Hilliard replied that the “intent of our rule is simply to involve this Court in addressing an ongoing domestic routing law enforcement issue along our southwest border”—that is, the repeated shootings by CBP personnel of Mexicans on both sides of the border, which, he said “has resulted in at least ten cross-border shootings and six Mexican national deaths.” Later he said, “the interaction at the border, at our southwest border, has resulted often in shots being fired across the border.”
This is not a good strategy in an appellate court, because it seems to invite the court to become a kind of super-police commission, rather than doing its job, which is to lay down rules of law. Justice Stephen Breyer explained to Hilliard what was needed. His words could be a wall plaque in any aspiring appellate lawyer’s office, because a workable rule is what courts beg lawyers to give them.

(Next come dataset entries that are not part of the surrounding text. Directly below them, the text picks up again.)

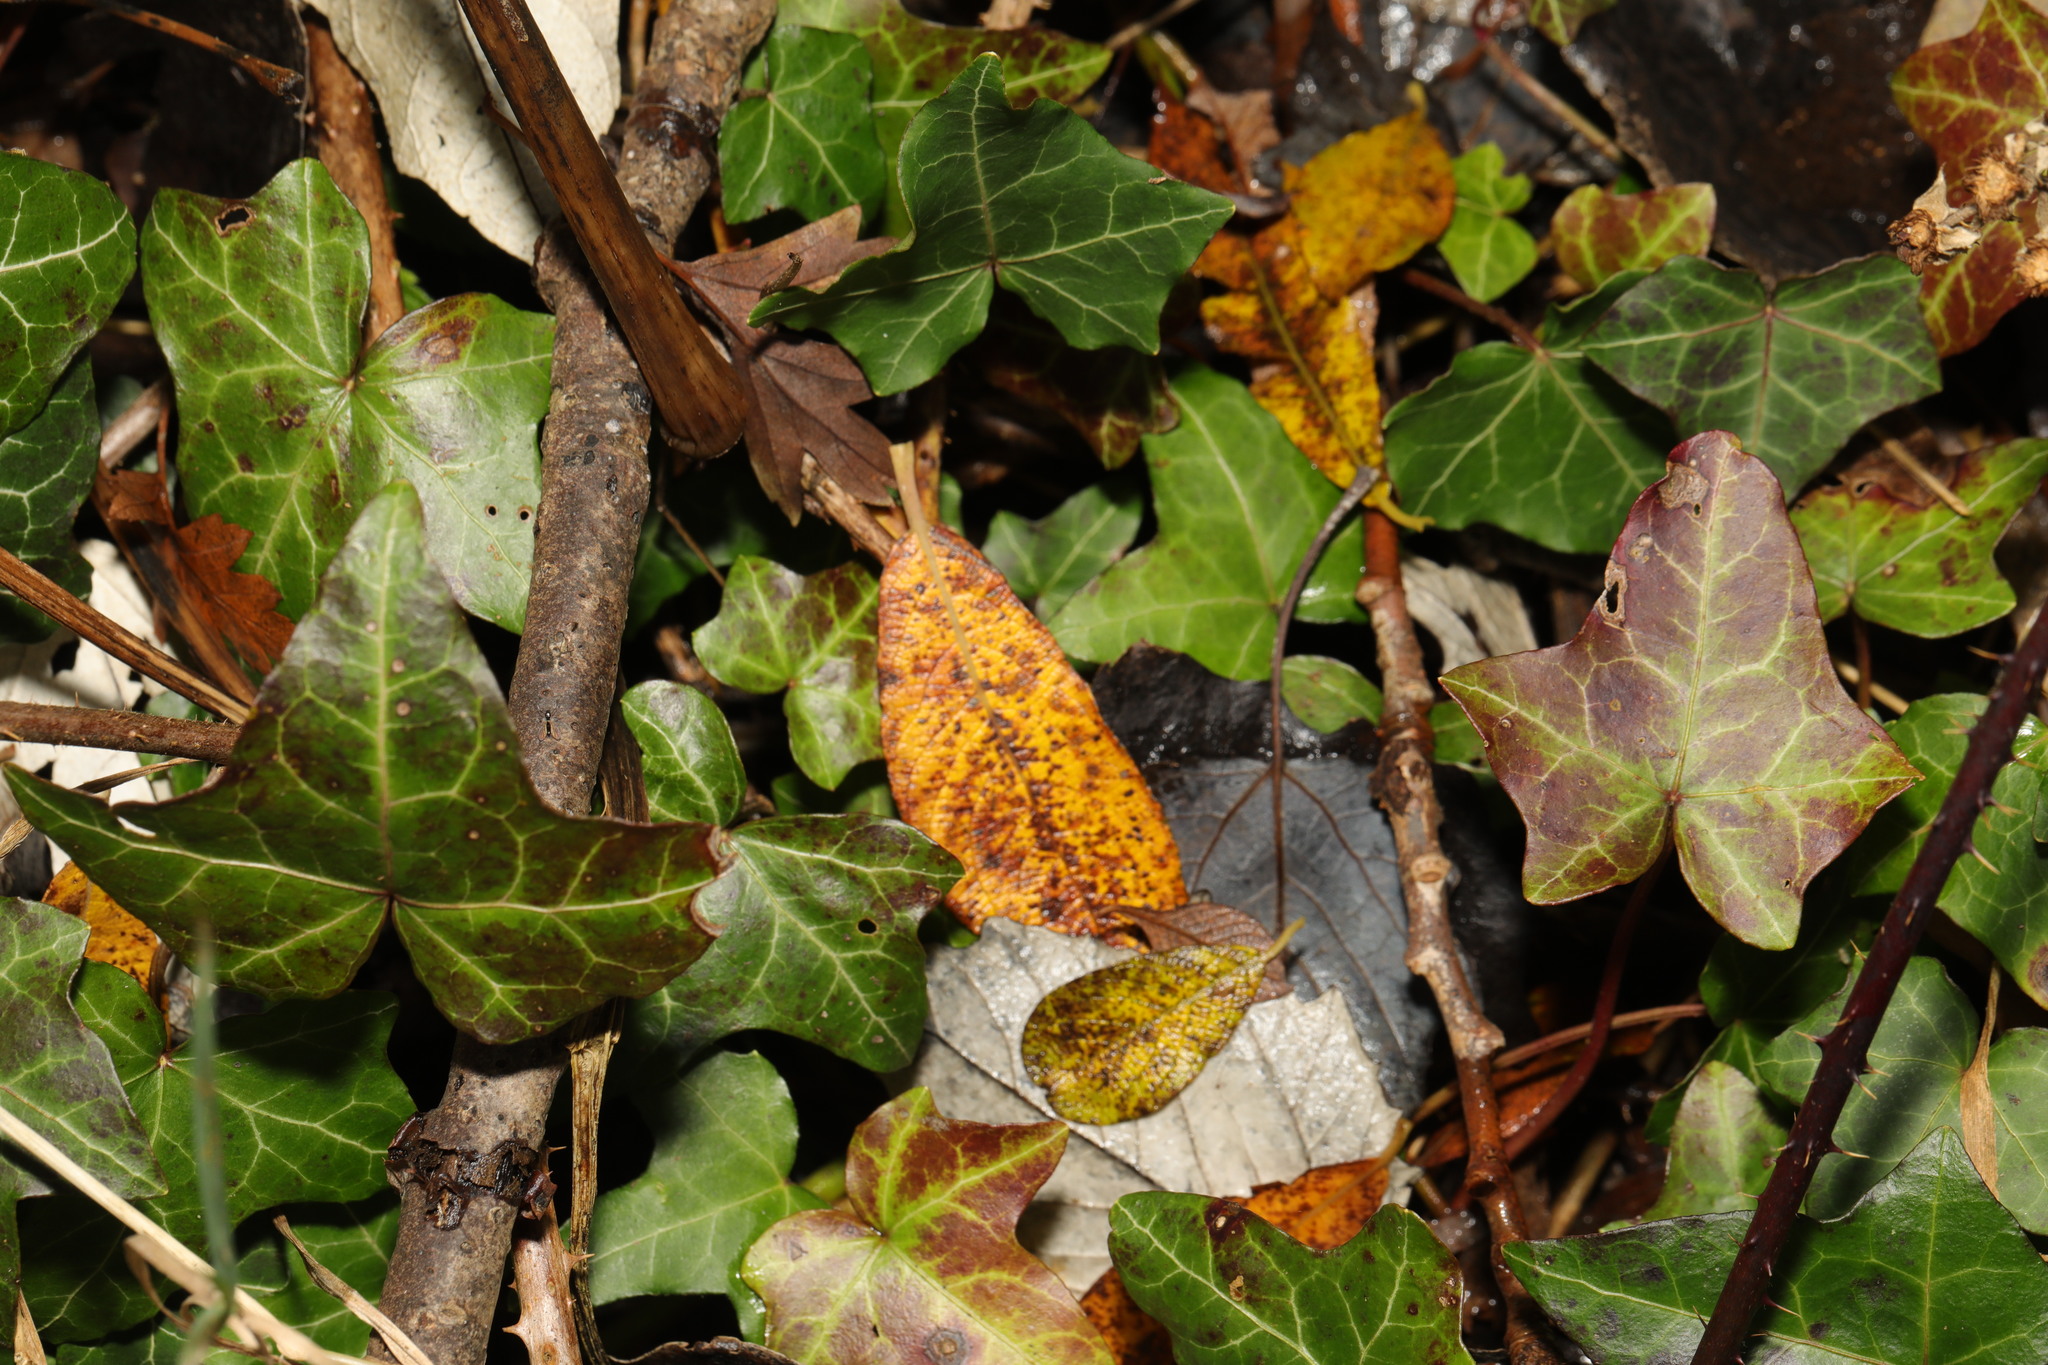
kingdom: Plantae
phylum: Tracheophyta
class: Magnoliopsida
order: Apiales
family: Araliaceae
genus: Hedera
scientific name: Hedera helix
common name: Ivy
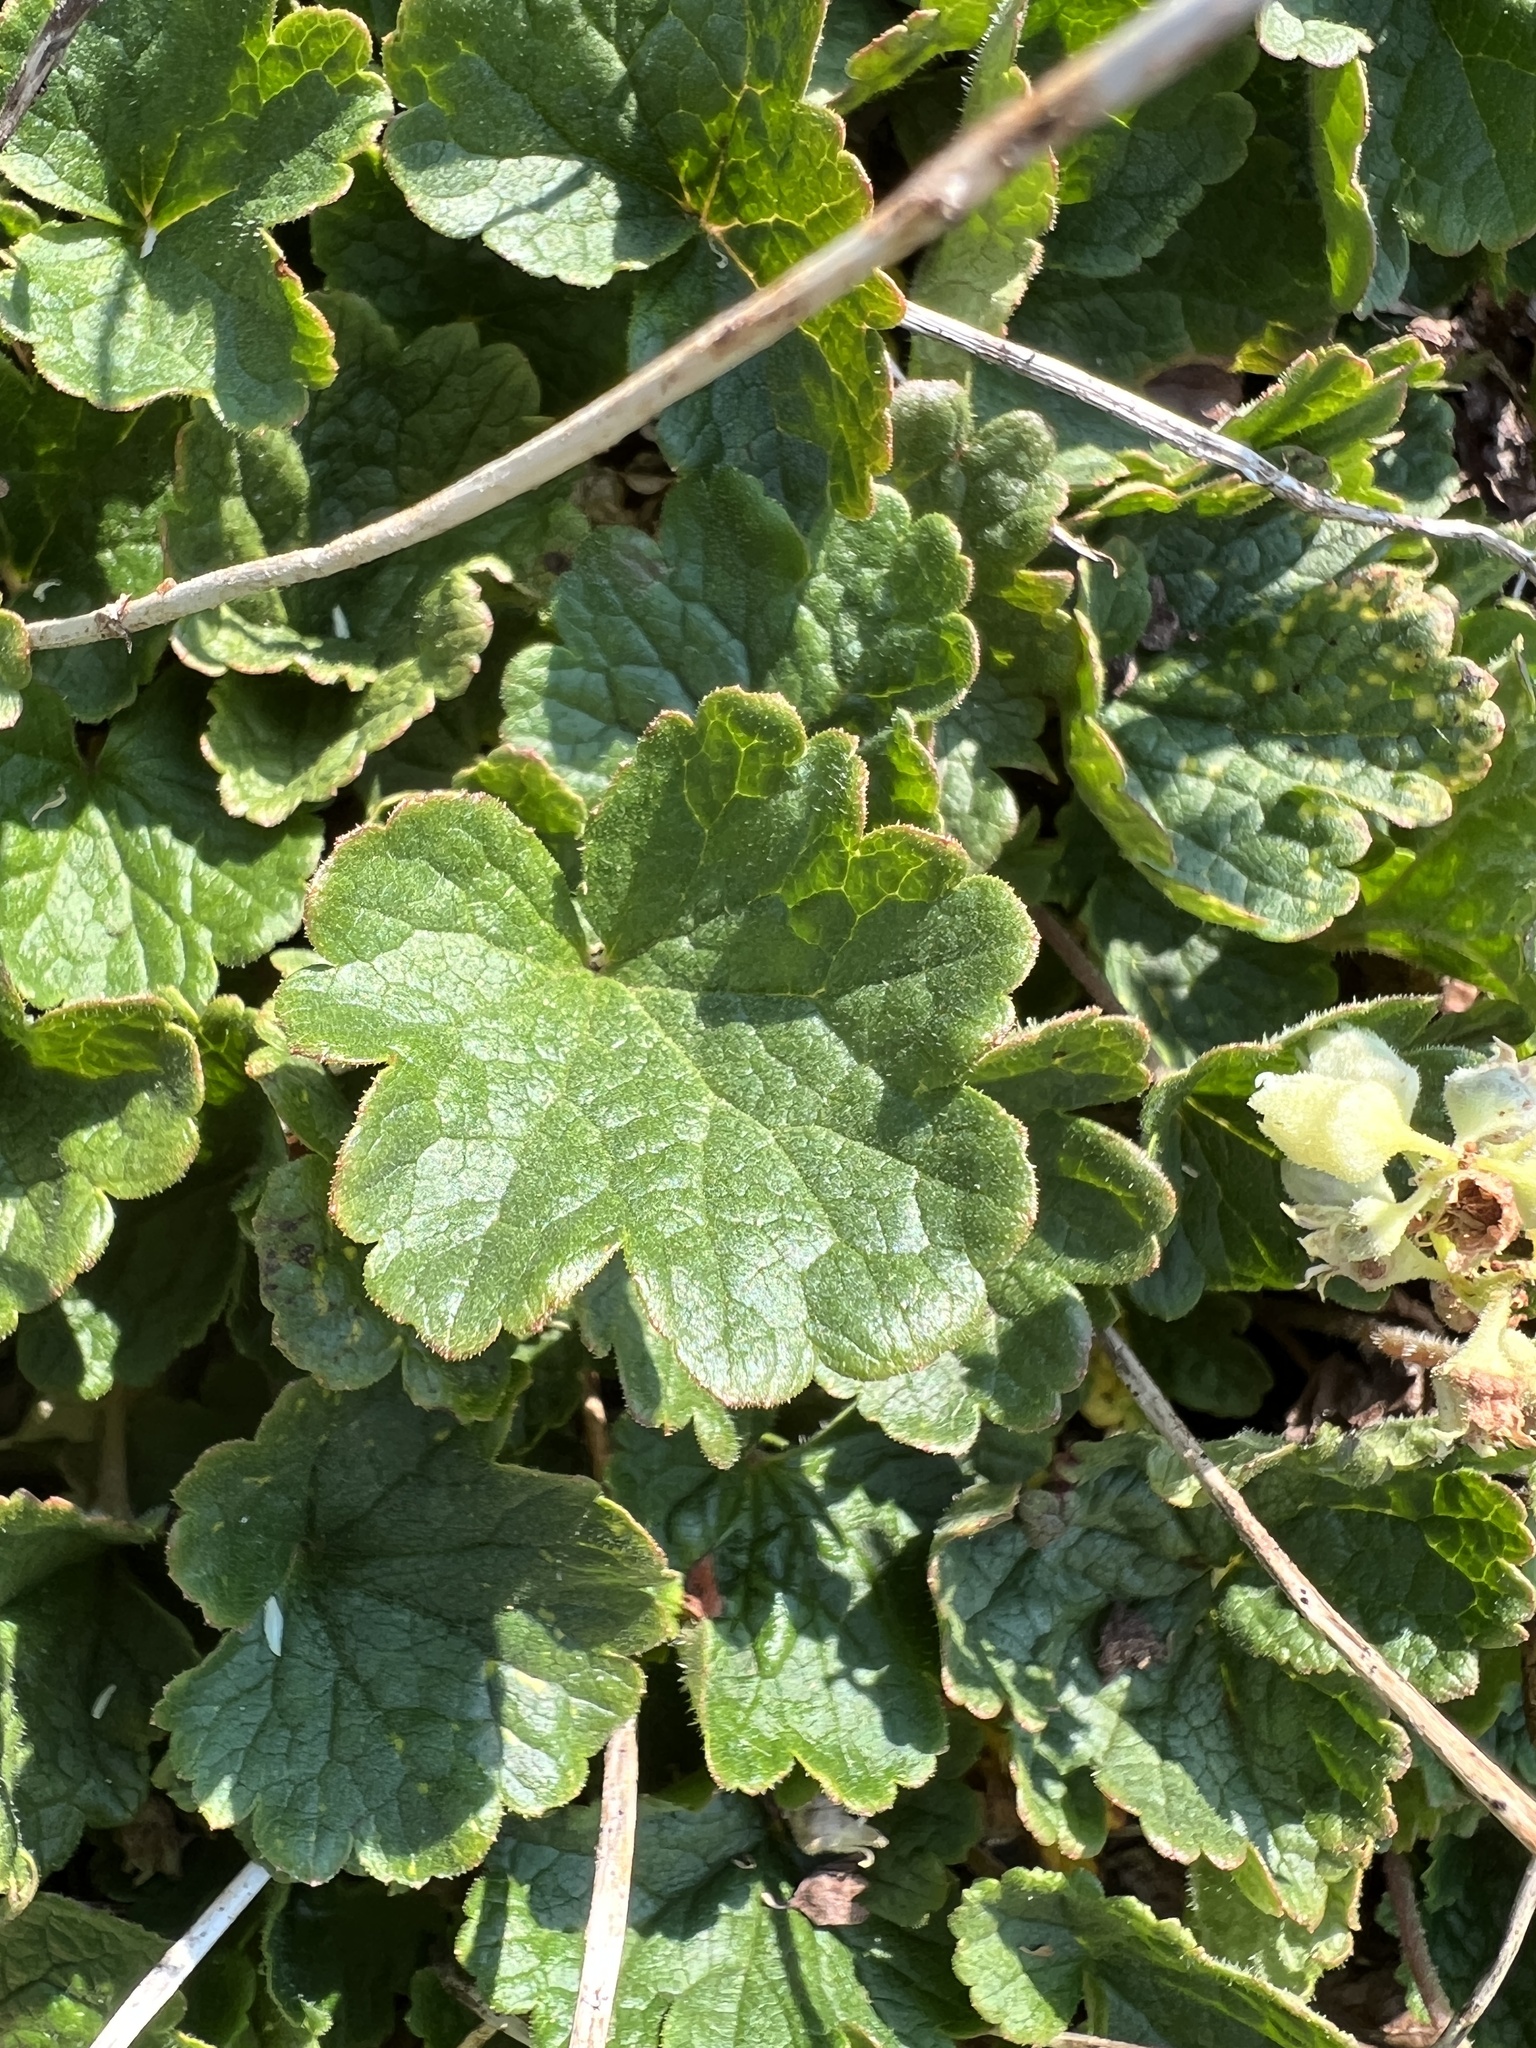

[A]re we, in deciding for you ... deciding as well that anyone who suffers a drone strike can come to New York and bring a law case? Are we deciding that the matter is unclear so that when the proper authorities get advice from their lawyers over in the Executive Branch, they have to say we're confused? Okay? So what are the words that we write that enable you to win, which is what you want, and that avoid confusion, uncertainty, or decide these other cases the proper way? That's the question you've been given three times, and I would certainly like to know your answer.
Hilliard never succeeded in giving one. Breyer suggested a rule permitting liability in a special area like the Rio Grande culvert, which is maintained jointly by Mexico and the U.S. Ortega, representing Agent Mesa, repeatedly insisted that “[t]he border is very real and very finite. It's not elastic. . . .” Justice Ruth Bader Ginsburg tartly responded that “I don't understand all this about Mexico. It's the United States law operating on the United States official who's acting inside the United States. This case has, as far as the conduct is concerned, United States written all over it.”
Ginsburg then suggested that “when there's an act outside that causes injury inside, the regulating rule can come from the place where the conduct occurred.”In other words, U.S. law and the Constitution would apply to Mesa, who was in the U.S., even if the harm he caused was outside. That argument seemed to appeal slightly to Justice Kennedy, whose vote would be crucial to any decision for the family.
Kennedy mostly seemed to lean toward the government, on the grounds that lawsuits in cross-border shooting cases might complicate relations with Mexico. (Mexico enthusiastically supports the family’s case and has filed a brief on their side with the Supreme Court; but perhaps that would be different in other cases.) “[I]sn't this an urgent matter of separation of powers for us to respect the duty ... the principle role that the executive and the legislative have with respect––respect to foreign affairs?” he asked Hilliard.
Ousting courts from this kind of suit, of course, might leave victims and their families with no remedy at all. Shouldn’t the Justices see what is happening in the country and shy away from any rule that suggests the border is a gateway to a law-free zone?
Perhaps; but the job of an appellate court, as I said above, is not to solve crises but to fashion rules—rules to function in a system of laws. It is to imagine a world in which the Constitution is respected, and the government acts for the common defense and the general welfare, and the courts have every reason not to extend themselves too far into the conduct of foreign and military affairs.
Do we live in that world? If not, is it the job of the Court to create it—or does that task fall to the rest of us?